PROBLEM DESCRIPTION: Set down the listing below word for word, starting at its first line and ending at the line containing "PCB Women's Twenty20", with both of those lines included.
::::::::
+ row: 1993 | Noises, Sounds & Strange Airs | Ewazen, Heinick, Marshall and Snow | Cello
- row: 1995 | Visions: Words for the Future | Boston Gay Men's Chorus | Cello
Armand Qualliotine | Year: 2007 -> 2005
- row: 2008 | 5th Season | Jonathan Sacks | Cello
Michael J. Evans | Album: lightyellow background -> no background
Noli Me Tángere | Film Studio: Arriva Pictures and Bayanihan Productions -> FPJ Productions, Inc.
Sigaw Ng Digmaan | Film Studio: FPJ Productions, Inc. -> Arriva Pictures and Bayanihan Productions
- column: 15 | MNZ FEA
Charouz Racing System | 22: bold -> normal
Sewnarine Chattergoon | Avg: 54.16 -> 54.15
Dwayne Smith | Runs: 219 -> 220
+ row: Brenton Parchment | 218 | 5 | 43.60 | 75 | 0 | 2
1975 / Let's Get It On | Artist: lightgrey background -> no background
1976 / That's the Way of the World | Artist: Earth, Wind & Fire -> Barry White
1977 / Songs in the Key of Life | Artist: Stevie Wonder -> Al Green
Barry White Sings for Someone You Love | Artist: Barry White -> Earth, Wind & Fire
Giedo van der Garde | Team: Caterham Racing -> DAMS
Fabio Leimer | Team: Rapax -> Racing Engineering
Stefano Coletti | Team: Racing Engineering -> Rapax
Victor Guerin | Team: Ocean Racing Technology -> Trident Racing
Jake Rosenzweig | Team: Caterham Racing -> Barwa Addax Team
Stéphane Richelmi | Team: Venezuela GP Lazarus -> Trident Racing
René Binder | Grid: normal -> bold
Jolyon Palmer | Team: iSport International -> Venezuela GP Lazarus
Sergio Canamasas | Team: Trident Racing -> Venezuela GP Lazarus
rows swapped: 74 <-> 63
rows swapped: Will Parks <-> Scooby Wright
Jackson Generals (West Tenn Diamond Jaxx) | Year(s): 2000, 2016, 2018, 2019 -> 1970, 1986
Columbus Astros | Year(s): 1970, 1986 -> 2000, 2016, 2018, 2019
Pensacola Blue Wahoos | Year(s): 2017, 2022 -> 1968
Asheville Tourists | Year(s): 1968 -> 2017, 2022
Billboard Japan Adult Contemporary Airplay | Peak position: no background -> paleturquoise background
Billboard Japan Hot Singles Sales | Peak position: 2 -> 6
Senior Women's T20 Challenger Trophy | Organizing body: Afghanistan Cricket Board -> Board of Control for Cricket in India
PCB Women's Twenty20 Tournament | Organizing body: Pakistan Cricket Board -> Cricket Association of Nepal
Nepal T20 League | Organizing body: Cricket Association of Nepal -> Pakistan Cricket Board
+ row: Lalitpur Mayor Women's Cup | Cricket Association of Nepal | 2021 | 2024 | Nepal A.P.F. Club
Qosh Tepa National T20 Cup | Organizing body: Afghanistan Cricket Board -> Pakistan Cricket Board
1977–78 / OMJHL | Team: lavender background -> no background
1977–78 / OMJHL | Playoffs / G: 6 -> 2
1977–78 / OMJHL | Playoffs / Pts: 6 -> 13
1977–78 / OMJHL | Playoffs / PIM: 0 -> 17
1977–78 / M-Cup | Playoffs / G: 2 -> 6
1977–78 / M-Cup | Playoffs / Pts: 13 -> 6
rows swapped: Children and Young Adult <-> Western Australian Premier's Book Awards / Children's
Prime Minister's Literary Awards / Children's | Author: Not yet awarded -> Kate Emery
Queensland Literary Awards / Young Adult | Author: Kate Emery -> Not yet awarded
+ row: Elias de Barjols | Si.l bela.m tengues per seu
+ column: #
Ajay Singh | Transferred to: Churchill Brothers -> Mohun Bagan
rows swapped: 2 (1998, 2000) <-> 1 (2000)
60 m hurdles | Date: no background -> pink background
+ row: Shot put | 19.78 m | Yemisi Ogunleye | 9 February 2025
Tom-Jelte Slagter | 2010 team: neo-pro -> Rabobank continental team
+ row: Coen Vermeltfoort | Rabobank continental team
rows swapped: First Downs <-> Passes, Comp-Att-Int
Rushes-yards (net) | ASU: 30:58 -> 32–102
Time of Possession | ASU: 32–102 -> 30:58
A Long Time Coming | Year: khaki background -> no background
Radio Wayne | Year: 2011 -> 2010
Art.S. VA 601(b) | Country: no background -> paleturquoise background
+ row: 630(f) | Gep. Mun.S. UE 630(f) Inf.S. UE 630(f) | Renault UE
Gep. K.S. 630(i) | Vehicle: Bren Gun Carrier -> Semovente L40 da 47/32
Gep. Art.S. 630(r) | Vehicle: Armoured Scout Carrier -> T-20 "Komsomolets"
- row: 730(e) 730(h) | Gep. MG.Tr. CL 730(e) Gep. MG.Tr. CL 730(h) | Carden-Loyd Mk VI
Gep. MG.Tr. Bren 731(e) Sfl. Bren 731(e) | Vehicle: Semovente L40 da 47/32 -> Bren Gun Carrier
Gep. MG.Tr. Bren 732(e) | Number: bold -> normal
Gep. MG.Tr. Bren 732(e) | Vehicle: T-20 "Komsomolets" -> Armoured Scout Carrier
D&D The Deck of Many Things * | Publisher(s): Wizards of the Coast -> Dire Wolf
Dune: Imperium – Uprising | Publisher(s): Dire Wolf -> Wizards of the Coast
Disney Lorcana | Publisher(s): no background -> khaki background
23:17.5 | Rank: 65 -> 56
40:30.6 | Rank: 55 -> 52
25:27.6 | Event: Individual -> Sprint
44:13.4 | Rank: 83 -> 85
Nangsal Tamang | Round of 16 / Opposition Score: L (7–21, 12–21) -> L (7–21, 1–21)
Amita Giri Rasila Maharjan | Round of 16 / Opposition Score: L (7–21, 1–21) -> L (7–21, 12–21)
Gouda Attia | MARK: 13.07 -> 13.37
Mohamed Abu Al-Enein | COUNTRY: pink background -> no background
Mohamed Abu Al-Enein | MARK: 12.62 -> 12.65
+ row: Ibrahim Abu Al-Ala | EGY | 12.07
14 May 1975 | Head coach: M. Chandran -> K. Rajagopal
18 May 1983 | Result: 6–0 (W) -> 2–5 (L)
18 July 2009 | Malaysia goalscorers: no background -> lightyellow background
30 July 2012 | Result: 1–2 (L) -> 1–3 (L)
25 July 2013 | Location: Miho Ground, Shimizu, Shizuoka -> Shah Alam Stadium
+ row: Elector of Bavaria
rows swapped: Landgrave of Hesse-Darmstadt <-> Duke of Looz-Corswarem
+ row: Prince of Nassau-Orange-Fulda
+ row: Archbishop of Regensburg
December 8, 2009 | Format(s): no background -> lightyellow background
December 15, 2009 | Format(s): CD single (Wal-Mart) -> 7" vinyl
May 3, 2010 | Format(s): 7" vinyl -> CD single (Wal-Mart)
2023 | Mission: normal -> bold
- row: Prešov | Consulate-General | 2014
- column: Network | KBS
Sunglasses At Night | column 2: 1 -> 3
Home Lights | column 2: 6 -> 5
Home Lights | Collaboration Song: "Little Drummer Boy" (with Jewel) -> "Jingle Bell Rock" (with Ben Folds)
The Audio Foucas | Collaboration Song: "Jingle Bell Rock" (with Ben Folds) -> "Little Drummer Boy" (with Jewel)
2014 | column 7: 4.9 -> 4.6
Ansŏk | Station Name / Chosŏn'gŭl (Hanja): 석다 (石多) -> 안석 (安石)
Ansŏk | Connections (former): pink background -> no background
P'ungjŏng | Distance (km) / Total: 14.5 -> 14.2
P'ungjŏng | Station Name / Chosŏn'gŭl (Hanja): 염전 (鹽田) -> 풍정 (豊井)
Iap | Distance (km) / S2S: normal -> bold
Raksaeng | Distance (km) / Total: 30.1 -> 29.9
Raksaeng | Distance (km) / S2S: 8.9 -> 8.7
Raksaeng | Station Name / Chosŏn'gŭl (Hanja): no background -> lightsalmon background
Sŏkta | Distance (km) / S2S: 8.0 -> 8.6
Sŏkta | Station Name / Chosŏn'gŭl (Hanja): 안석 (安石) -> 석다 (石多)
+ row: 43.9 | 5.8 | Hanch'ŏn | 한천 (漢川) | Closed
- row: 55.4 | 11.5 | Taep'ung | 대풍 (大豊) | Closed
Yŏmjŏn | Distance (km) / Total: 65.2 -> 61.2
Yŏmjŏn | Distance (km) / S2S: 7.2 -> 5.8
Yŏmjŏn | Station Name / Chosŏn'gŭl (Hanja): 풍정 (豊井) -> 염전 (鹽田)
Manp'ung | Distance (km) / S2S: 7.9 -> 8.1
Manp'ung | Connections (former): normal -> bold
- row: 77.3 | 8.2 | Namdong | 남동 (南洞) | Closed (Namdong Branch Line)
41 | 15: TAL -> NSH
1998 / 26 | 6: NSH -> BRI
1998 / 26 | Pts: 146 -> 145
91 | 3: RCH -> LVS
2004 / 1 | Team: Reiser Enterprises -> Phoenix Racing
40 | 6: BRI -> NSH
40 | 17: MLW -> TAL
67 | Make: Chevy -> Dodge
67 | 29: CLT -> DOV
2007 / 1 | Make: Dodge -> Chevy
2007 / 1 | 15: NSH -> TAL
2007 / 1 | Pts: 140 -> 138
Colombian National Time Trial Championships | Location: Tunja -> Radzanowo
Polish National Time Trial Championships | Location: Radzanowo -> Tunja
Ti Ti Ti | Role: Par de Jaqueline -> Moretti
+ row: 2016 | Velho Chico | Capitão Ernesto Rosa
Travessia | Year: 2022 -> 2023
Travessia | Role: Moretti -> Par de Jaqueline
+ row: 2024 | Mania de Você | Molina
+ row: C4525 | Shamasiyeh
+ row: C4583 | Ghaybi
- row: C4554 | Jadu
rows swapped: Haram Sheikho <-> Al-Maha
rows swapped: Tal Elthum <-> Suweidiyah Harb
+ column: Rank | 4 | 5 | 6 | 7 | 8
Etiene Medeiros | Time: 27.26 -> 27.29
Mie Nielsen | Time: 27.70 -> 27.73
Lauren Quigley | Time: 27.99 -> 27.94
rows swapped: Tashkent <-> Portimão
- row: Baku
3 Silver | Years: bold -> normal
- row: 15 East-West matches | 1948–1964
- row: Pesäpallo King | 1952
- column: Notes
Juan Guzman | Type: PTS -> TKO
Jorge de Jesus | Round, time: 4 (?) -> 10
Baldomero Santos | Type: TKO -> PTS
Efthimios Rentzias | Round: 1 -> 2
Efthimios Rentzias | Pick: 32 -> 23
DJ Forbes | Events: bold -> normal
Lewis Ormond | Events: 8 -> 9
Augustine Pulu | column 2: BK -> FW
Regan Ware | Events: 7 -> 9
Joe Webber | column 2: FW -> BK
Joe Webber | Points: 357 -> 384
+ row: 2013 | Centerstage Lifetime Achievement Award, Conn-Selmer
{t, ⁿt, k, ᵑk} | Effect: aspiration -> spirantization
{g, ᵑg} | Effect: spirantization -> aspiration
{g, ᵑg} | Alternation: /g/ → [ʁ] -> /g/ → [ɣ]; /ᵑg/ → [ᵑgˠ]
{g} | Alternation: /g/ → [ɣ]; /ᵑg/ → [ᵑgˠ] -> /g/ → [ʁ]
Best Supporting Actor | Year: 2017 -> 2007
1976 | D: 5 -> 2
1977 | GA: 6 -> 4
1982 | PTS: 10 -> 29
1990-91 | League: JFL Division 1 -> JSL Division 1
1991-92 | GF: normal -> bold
::::::::
RESPONSE:
+ row: 1993 | Noises, Sounds & Strange Airs | Ewazen, Heinick, Marshall and Snow | Cello
- row: 1995 | Visions: Words for the Future | Boston Gay Men's Chorus | Cello
Armand Qualliotine | Year: 2007 -> 2005
- row: 2008 | 5th Season | Jonathan Sacks | Cello
Michael J. Evans | Album: lightyellow background -> no background
Noli Me Tángere | Film Studio: Arriva Pictures and Bayanihan Productions -> FPJ Productions, Inc.
Sigaw Ng Digmaan | Film Studio: FPJ Productions, Inc. -> Arriva Pictures and Bayanihan Productions
- column: 15 | MNZ FEA
Charouz Racing System | 22: bold -> normal
Sewnarine Chattergoon | Avg: 54.16 -> 54.15
Dwayne Smith | Runs: 219 -> 220
+ row: Brenton Parchment | 218 | 5 | 43.60 | 75 | 0 | 2
1975 / Let's Get It On | Artist: lightgrey background -> no background
1976 / That's the Way of the World | Artist: Earth, Wind & Fire -> Barry White
1977 / Songs in the Key of Life | Artist: Stevie Wonder -> Al Green
Barry White Sings for Someone You Love | Artist: Barry White -> Earth, Wind & Fire
Giedo van der Garde | Team: Caterham Racing -> DAMS
Fabio Leimer | Team: Rapax -> Racing Engineering
Stefano Coletti | Team: Racing Engineering -> Rapax
Victor Guerin | Team: Ocean Racing Technology -> Trident Racing
Jake Rosenzweig | Team: Caterham Racing -> Barwa Addax Team
Stéphane Richelmi | Team: Venezuela GP Lazarus -> Trident Racing
René Binder | Grid: normal -> bold
Jolyon Palmer | Team: iSport International -> Venezuela GP Lazarus
Sergio Canamasas | Team: Trident Racing -> Venezuela GP Lazarus
rows swapped: 74 <-> 63
rows swapped: Will Parks <-> Scooby Wright
Jackson Generals (West Tenn Diamond Jaxx) | Year(s): 2000, 2016, 2018, 2019 -> 1970, 1986
Columbus Astros | Year(s): 1970, 1986 -> 2000, 2016, 2018, 2019
Pensacola Blue Wahoos | Year(s): 2017, 2022 -> 1968
Asheville Tourists | Year(s): 1968 -> 2017, 2022
Billboard Japan Adult Contemporary Airplay | Peak position: no background -> paleturquoise background
Billboard Japan Hot Singles Sales | Peak position: 2 -> 6
Senior Women's T20 Challenger Trophy | Organizing body: Afghanistan Cricket Board -> Board of Control for Cricket in India
PCB Women's Twenty20 Tournament | Organizing body: Pakistan Cricket Board -> Cricket Association of Nepal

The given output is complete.